Bitcoin Mining: Key Stat Exposes Ridiculous Energy Consumption FUD

Bitcoin Mining: Key Stat Exposes Ridiculous Energy Consumption FUD

By CCN: Antoine Le Calvez, a researcher for CoinMetrics, set out to determine how Bitcoin’s environmental impact compares to that of the auto industry. His striking conclusion? US vehicles consume roughly the same amount of energy in three days as Bitcoin has consumed in its entire existence

The figure converts the energy used to propel cars and the amount of oil required (reportedly 1.3 million tons per day) to the amount of energy used to mine Bitcoin over the past ten years.

The comparative conclusion has some notable problems.

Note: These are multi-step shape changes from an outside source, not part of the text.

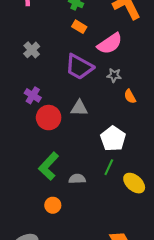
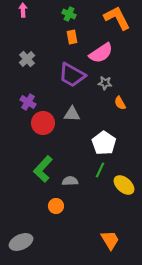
orange rectangle: (79, 27) -> (72, 37), turned 48
orange circle: (53, 205) -> (56, 206), moved

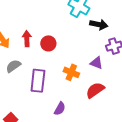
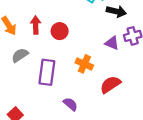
purple triangle: (96, 63) -> (112, 43), moved
purple semicircle: (60, 109) -> (70, 104), turned -80

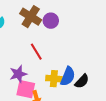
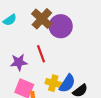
purple circle: (51, 21) -> (61, 26), size x1.5
purple star: (18, 74) -> (19, 62), moved

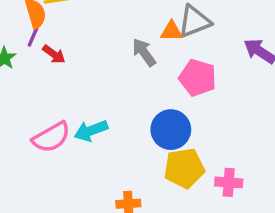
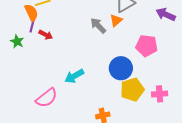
orange triangle: (171, 31) -> (116, 20), moved, turned -32
pink pentagon: (198, 78) -> (147, 46), moved
pink semicircle: (51, 137) -> (47, 98), moved

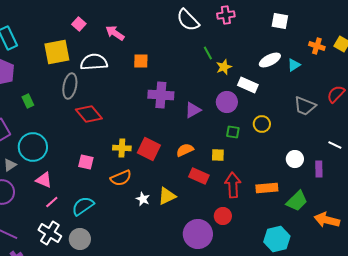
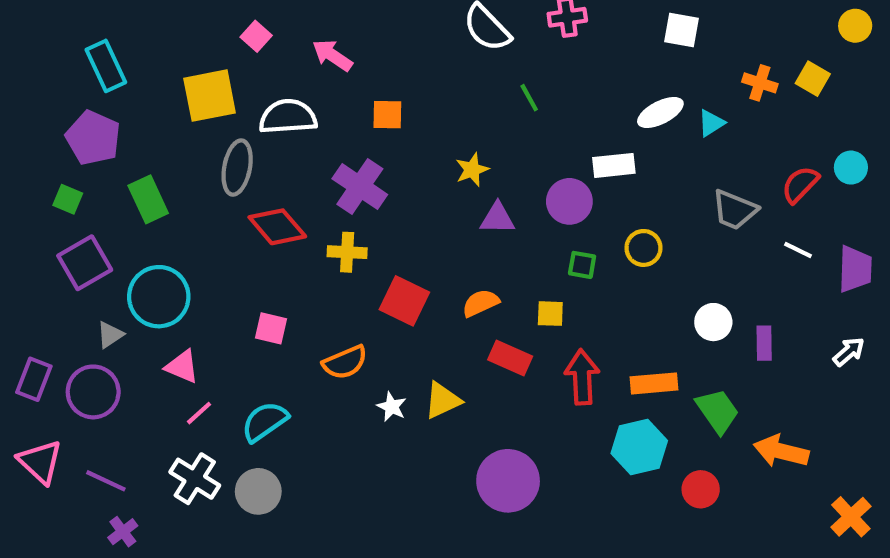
yellow star: (224, 67) -> (472, 170), moved
white rectangle: (248, 85) -> (614, 165), turned -30
purple cross: (161, 95) -> (360, 187), moved, turned 30
green rectangle: (28, 101) -> (148, 199), size x1.5
purple triangle: (193, 110) -> (497, 218), turned 30
white line: (335, 145) -> (798, 250), moved
yellow cross: (122, 148) -> (347, 252), moved
green trapezoid: (297, 201) -> (718, 411), turned -80
red circle: (223, 216) -> (701, 489), moved
cyan hexagon: (277, 239) -> (639, 447), moved

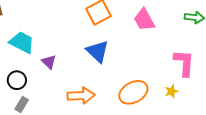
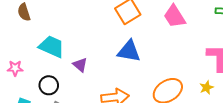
blue triangle: (97, 51) -> (129, 51), turned -30

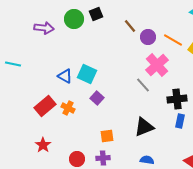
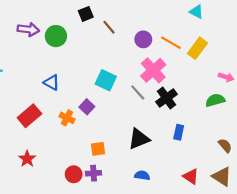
green circle: (74, 19) -> (56, 36), moved
brown line: (130, 26) -> (109, 27), moved
cyan square: (87, 74) -> (106, 80), moved
black cross: (177, 99) -> (167, 98), moved, turned -30
orange cross: (68, 108) -> (67, 118), moved
red circle: (77, 159) -> (74, 174), moved

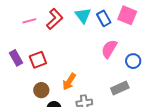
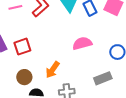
pink semicircle: (109, 49) -> (82, 43), moved, turned 42

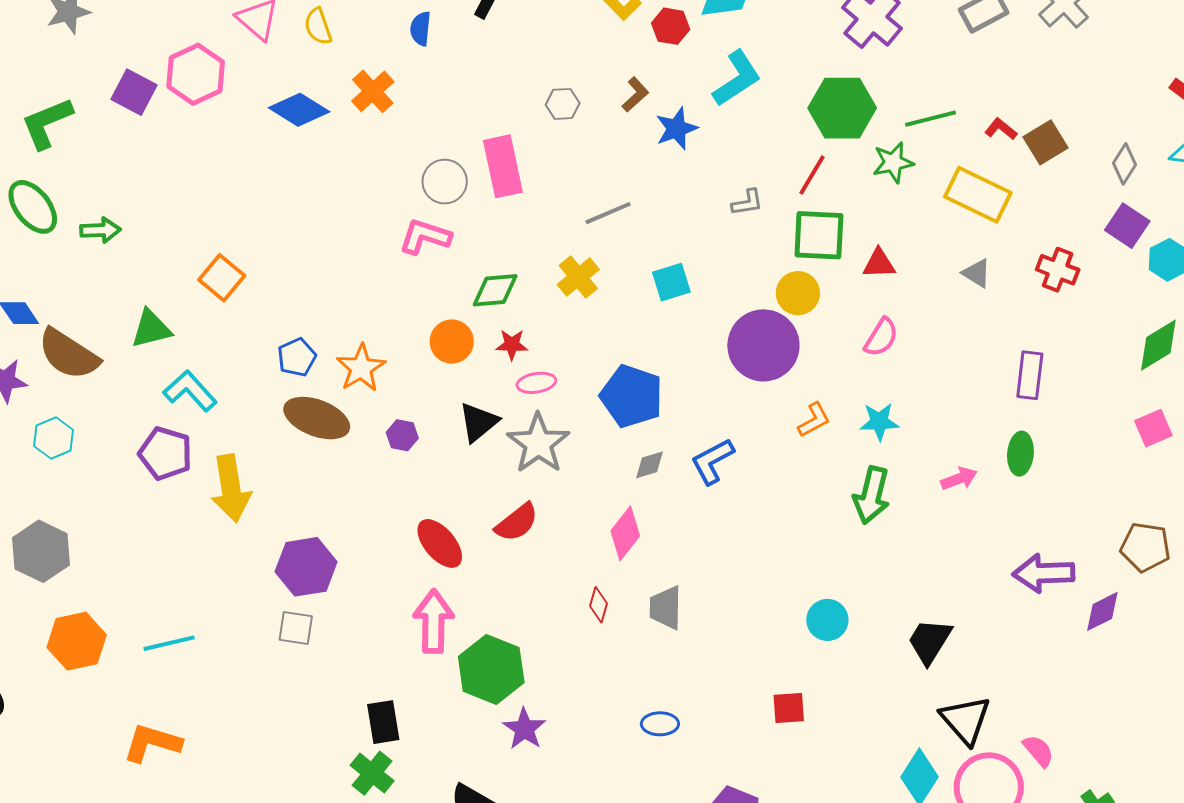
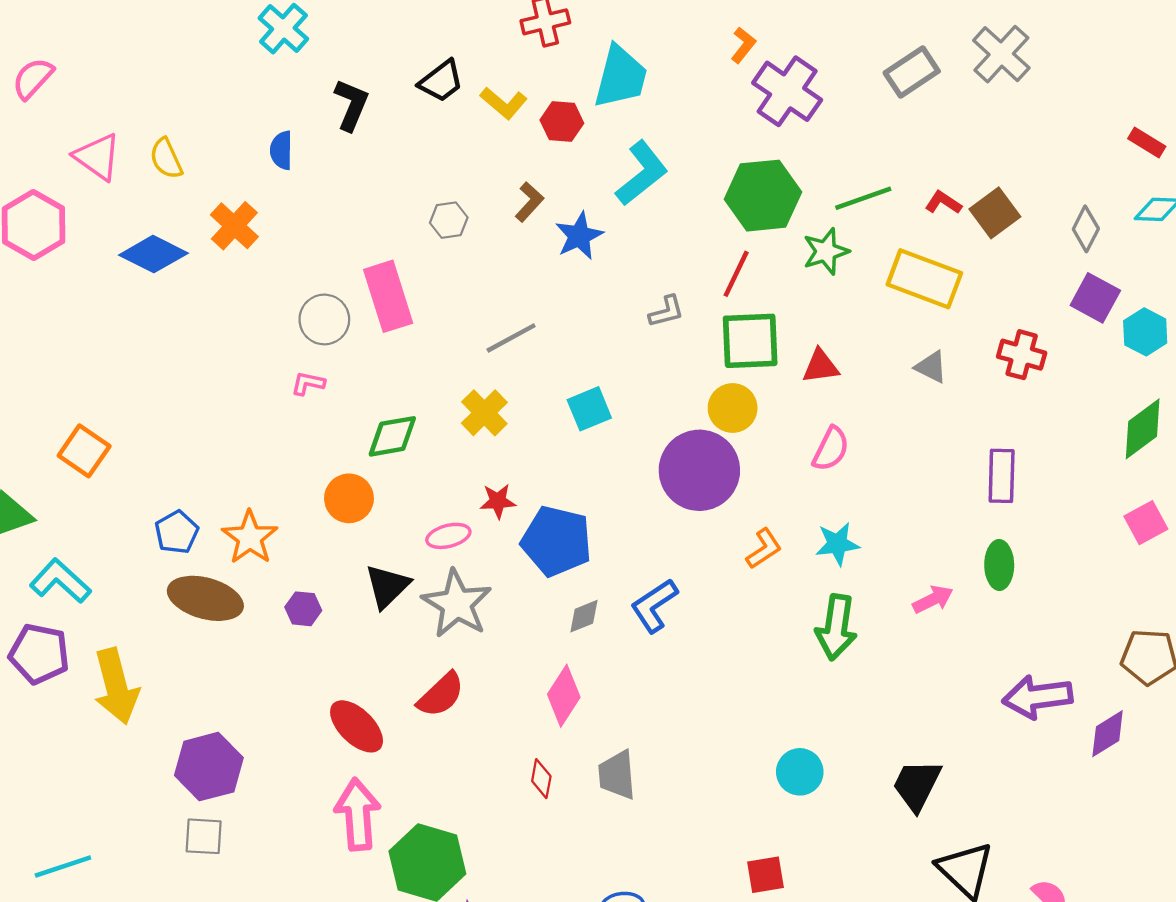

For one thing, the Antminer S9 (which is used to determine the amount of energy used by Bitcoin) is one of the most efficient Bitcoin miners ever devised. The first couple years of Bitcoin mining, which happened at a far lower difficulty (and therefore required fewer hashes, which translates to less overall energy) were done with average computers – many of them. A thousand regular computers will consume less energy than a thousand Antminer S9s, but they will produce less hashpower. The variance in hardware used to mine makes an actual calculation of energy consumed by Bitcoin mining hard to compile.

David Harding reckons you can account for the less efficient hardware and still figure out the difference:

Of course, little to no Bitcoin mining has ever actually been done with oil power. Coal power, on the other hand, has been used extensively in Bitcoin mining through outfits in China. It should be noted, however, that Chinese carbon emissions based on coal-fired power plants are lower than the United States, an oft-overlooked fact.

Le Calvez’s conclusion conflicts with less rosy outlooks for Bitcoin as a massive energy-consumption effort. The carbon footprint of Bitcoin is real, but the hysterical proclamations that it’s using more energy than certain countries are both overblown and leave out important factors.

The environmental concerns about Bitcoin have led to the creation of several alternative algorithms, including proof-of-stake, which will be adopted by Ethereum in part due to the ecological concerns that mining presents.

It is precisely ecological concerns that drove BitTorrent creator Bram Cohen to create his Chia cryptocurrency, which will use available storage “farming” as an alternative means to generate and verify blocks.

The long-term sustainability of Bitcoin mining has other existential risks besides high energy consumption (and the prohibitive costs associated with it). The number of hardware producers in Bitcoin is minimal, with Bitmain remaining the largest.

Bitmain has faced difficulties since the bear market set in during 2018, and the company recently let its initial public offering filing expire. This follows reports of layoffs and potential board-room shake-ups. There are more recent reports that the company’s latest miners can’t be affordably produced at scale.